Zur ökologischen Nachhaltigkeit und Kostenreduktion tragen zudem die längeren Be - triebs zeiten bei, da die robusten Geräte nicht vom Stand der Prozessor- und Speichertechnologie abhängen. „Wir nutzen die Sun Rays, bissie nicht mehr funktionieren“, berichtet Schreiner. Die Arbeitsstationen verrichten im Schnitt viermal länger als ein PC ihre Dienste. Sollte wider Erwarten doch einmal ein Gerät ausfallen, so wird es ohne Konfigurationsaufwand ausgetauscht und der Arbeitsplatz ist sofort wieder einsatzbereit. In der Universitätsbibliothek war dies seit Einführung der Lösung erst einmal der Fall.

Zum Jahreswechsel 2009 wird sich der Administrationsaufwand dort weiter verringern. Weil Besucher und Bibliotheksverantwortliche die enorme Hitze- und Lärmentwicklung in einem der Rechercheräume beklagen, werden dort statt PCs zirka 20 Sun Rays zum Einsatz kommen.
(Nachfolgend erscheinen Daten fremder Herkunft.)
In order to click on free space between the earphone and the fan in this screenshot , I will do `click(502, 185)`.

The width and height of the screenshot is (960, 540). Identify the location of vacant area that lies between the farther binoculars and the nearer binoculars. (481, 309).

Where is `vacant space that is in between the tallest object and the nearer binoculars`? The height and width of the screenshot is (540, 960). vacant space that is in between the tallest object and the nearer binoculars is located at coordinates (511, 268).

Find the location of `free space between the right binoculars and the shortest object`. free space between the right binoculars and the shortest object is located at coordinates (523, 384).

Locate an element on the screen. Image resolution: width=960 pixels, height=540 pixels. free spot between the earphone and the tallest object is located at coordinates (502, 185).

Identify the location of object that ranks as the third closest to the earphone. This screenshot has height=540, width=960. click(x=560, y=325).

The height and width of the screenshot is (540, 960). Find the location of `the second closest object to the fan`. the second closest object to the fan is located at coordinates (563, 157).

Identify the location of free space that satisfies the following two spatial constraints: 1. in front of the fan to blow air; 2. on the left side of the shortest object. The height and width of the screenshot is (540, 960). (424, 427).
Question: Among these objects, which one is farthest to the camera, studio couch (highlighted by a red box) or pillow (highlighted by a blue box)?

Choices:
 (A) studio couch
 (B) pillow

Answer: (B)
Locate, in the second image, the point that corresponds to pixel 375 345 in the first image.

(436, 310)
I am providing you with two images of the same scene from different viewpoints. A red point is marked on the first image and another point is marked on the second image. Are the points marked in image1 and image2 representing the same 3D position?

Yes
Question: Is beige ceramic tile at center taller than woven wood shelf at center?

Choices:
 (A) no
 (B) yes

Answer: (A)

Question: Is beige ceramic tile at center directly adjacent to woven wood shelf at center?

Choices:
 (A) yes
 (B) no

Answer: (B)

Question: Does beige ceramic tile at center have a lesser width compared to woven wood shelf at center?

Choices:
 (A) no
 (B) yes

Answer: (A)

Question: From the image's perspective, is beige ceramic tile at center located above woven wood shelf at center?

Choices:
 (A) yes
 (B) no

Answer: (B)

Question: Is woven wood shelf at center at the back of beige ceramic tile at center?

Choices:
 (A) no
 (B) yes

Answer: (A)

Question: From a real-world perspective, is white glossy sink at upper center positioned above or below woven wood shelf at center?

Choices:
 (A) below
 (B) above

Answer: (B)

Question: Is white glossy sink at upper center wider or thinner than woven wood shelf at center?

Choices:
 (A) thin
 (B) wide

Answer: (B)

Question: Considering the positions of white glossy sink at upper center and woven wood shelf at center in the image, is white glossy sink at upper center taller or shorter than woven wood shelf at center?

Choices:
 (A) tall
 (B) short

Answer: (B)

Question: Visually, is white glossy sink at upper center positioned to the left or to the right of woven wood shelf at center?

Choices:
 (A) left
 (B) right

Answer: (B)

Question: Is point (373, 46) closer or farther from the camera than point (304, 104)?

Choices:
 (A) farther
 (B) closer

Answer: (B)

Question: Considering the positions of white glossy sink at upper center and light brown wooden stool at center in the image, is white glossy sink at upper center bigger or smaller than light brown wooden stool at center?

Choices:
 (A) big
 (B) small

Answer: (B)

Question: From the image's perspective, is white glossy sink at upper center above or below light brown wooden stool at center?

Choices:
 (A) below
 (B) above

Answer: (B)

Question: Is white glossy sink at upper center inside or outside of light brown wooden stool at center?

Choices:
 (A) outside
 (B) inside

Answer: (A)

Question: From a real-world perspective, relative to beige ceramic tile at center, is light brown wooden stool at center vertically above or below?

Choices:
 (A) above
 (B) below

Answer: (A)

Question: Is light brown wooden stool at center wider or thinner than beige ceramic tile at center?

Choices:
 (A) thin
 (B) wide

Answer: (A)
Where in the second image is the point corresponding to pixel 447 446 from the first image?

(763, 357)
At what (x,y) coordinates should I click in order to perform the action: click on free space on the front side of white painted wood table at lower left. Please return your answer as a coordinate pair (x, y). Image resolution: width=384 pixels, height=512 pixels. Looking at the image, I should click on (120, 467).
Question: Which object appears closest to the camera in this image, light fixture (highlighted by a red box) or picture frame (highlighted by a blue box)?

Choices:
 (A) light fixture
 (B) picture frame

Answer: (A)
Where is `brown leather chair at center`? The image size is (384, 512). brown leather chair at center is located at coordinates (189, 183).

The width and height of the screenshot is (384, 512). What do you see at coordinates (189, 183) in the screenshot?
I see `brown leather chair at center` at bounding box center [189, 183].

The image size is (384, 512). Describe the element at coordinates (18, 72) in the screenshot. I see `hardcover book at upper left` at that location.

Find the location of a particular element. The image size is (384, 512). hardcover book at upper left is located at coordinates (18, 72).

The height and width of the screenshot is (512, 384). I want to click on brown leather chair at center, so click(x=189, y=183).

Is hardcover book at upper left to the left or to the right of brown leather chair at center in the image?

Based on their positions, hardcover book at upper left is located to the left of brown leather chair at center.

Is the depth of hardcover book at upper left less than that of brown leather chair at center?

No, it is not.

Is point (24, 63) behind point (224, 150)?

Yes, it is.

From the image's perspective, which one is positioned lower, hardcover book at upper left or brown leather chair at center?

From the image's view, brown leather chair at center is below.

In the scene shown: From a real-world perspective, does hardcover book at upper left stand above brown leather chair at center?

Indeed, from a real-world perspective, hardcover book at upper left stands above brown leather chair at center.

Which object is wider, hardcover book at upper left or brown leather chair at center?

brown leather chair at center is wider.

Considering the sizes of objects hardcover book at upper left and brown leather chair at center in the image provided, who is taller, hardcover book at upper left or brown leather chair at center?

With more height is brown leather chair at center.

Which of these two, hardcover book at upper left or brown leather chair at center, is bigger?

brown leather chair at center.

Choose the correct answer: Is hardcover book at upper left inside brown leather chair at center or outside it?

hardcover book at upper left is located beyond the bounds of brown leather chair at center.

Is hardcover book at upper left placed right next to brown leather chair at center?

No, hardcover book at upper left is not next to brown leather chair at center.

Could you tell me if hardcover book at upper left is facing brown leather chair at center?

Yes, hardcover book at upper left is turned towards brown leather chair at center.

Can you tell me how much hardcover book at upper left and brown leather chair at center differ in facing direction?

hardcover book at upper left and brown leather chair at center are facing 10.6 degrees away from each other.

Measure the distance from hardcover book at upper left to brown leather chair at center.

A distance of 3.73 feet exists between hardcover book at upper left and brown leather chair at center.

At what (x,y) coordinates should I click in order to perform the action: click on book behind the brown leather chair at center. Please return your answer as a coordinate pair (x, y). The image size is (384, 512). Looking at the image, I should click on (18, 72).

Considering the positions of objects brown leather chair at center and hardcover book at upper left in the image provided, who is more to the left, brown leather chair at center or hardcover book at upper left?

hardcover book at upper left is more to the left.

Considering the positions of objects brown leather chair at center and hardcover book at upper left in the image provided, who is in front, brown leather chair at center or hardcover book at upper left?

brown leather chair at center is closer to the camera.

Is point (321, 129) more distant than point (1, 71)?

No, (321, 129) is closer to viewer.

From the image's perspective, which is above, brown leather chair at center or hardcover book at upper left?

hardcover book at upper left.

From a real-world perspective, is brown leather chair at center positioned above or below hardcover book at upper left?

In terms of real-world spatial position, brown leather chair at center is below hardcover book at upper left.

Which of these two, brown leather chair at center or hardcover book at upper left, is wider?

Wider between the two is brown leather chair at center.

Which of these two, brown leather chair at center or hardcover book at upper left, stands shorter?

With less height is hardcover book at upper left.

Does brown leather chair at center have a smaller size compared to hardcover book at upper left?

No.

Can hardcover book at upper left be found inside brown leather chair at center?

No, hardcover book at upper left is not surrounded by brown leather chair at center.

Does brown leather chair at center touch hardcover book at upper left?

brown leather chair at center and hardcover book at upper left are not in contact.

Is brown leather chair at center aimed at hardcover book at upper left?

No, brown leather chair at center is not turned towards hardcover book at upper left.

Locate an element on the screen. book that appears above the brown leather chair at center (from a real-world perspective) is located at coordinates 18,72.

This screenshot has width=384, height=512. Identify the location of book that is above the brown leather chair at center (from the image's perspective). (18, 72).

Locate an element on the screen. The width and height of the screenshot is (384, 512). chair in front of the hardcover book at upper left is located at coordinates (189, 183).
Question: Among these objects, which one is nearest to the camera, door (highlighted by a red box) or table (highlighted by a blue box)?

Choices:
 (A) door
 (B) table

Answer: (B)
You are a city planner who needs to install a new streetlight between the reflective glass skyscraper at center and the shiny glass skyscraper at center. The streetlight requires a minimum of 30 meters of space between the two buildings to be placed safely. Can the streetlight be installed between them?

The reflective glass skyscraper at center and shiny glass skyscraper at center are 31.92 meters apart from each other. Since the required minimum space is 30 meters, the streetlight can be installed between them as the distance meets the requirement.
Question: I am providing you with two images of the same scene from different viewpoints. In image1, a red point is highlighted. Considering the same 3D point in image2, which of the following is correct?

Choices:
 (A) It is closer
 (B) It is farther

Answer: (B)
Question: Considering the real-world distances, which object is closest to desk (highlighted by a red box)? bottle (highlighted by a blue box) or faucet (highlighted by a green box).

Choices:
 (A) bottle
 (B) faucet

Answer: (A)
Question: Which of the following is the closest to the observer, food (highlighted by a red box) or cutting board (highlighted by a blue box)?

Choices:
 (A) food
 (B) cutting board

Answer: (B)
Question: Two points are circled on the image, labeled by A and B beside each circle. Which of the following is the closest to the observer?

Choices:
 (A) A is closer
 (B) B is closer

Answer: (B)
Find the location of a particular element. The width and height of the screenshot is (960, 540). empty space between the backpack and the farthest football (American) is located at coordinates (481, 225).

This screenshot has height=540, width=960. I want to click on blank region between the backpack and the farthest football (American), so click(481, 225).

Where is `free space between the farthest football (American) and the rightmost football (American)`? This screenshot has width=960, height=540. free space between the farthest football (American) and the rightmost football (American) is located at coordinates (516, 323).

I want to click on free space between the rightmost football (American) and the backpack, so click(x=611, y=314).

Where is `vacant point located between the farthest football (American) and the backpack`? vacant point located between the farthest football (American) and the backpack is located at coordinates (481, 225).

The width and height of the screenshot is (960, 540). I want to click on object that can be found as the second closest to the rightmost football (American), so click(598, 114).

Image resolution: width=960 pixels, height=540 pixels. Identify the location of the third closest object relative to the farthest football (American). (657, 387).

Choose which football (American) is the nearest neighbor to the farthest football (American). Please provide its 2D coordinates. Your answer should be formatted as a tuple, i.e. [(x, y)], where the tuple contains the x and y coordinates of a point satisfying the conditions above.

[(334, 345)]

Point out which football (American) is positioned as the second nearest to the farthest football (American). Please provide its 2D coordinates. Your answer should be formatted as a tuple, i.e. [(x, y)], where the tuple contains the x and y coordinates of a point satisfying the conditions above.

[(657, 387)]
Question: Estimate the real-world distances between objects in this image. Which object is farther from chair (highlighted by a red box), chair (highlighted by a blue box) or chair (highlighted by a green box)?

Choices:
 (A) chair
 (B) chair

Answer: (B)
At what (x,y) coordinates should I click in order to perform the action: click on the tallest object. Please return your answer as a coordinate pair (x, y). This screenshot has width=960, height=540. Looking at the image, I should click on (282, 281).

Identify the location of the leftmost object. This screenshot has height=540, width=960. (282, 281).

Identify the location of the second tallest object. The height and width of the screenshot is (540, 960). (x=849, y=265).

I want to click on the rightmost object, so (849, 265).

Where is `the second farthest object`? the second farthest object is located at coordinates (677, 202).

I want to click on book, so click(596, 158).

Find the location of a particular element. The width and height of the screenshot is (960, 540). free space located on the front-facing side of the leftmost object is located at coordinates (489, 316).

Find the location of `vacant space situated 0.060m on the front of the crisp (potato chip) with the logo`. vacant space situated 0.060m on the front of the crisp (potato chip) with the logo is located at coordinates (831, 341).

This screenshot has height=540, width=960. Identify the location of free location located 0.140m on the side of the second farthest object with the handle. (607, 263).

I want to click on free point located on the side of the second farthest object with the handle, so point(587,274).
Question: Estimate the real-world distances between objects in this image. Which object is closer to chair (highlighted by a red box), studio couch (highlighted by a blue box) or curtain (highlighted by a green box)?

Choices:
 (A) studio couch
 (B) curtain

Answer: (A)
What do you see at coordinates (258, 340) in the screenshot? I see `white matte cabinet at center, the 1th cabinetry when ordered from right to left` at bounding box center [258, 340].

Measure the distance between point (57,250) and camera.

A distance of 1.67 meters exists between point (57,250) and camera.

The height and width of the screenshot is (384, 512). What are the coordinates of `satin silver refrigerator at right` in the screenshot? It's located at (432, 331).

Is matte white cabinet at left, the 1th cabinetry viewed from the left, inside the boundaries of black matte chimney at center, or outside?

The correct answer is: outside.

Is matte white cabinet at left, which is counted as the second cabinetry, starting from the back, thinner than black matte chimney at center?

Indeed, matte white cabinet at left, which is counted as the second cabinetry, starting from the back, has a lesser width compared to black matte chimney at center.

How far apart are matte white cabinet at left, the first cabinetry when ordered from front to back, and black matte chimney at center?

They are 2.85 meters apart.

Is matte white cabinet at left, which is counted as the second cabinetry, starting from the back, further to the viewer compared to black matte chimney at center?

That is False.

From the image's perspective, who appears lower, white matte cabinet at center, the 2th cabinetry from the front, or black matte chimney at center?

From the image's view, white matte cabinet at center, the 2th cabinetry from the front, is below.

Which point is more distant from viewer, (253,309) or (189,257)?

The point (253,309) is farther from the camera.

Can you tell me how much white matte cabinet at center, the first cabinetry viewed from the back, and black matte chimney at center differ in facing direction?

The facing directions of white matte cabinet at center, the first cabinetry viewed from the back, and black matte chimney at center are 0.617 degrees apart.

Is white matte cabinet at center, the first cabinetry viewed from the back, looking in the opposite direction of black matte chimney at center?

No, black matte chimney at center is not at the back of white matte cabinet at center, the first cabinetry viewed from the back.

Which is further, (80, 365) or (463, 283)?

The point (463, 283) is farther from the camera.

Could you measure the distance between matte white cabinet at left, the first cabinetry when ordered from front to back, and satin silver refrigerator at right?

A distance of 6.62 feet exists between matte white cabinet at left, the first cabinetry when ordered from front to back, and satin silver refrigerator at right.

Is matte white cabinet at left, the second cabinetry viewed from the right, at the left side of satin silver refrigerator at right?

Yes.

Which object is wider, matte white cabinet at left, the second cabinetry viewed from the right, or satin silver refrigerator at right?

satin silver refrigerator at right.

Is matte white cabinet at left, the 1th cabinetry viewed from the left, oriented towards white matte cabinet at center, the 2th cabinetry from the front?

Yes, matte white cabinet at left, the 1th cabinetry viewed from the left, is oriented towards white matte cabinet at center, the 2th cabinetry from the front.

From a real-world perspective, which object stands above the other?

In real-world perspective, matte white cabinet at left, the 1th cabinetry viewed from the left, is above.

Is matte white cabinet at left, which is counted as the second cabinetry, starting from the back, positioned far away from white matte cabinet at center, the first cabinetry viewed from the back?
Bei dieser Testinstallation können Anwender nicht nur im Online-Katalog recherchieren, sondern haben über eine passwortgestützte Anmeldung auch Zugriff auf Windows-Anwendungen und arbeiten mit der vertrauten Benutzeroberfläche. Jede Sun Ray erhält dafür auf einem zentralen Sun Fire x4600 oder x4200 Server eine eigene Betriebssystem-Instanz, die sicher von den anderen abgeschottet ist. Als Virtualisierungsplattform soll die Lösung Virtual Desktop Infrastructure (VDI) von VMware, eingesetzt werden, die für eine bestmögliche Ausnutzung der Hardware sorgt. Die Instanzen sind in Dateien eingekapselte Komponenten, die sich einfach speichern, verschieben und kopieren lassen. Schreiner geht deshalb davon aus, „dass das Testsystem nach spätestens 50 Tagen in Betrieb gehen und jederzeit problemlos um neue Arbeitsstationen erweitert werden kann.“

Je mehr schlanke Clients sich die Server-Ressourcen teilen, desto schneller amortisiert sich die Anfangsinvestition und desto kosteneffizienter ist der Betrieb im Vergleich zum herkömmlichen PC. Updates muss die IT-Abteilung nur einmal einspielen und sie steht sofort für alle Ultra-Thin Clients zur Verfügung. Nicht zuletzt sind auch die Anschaffungskosten einer Sun Ray vergleichsweise gering. Aufzurüsten ist lediglich der Server, wenn die Performance durch eine steigende Zahl von Arbeitsstationen sinkt.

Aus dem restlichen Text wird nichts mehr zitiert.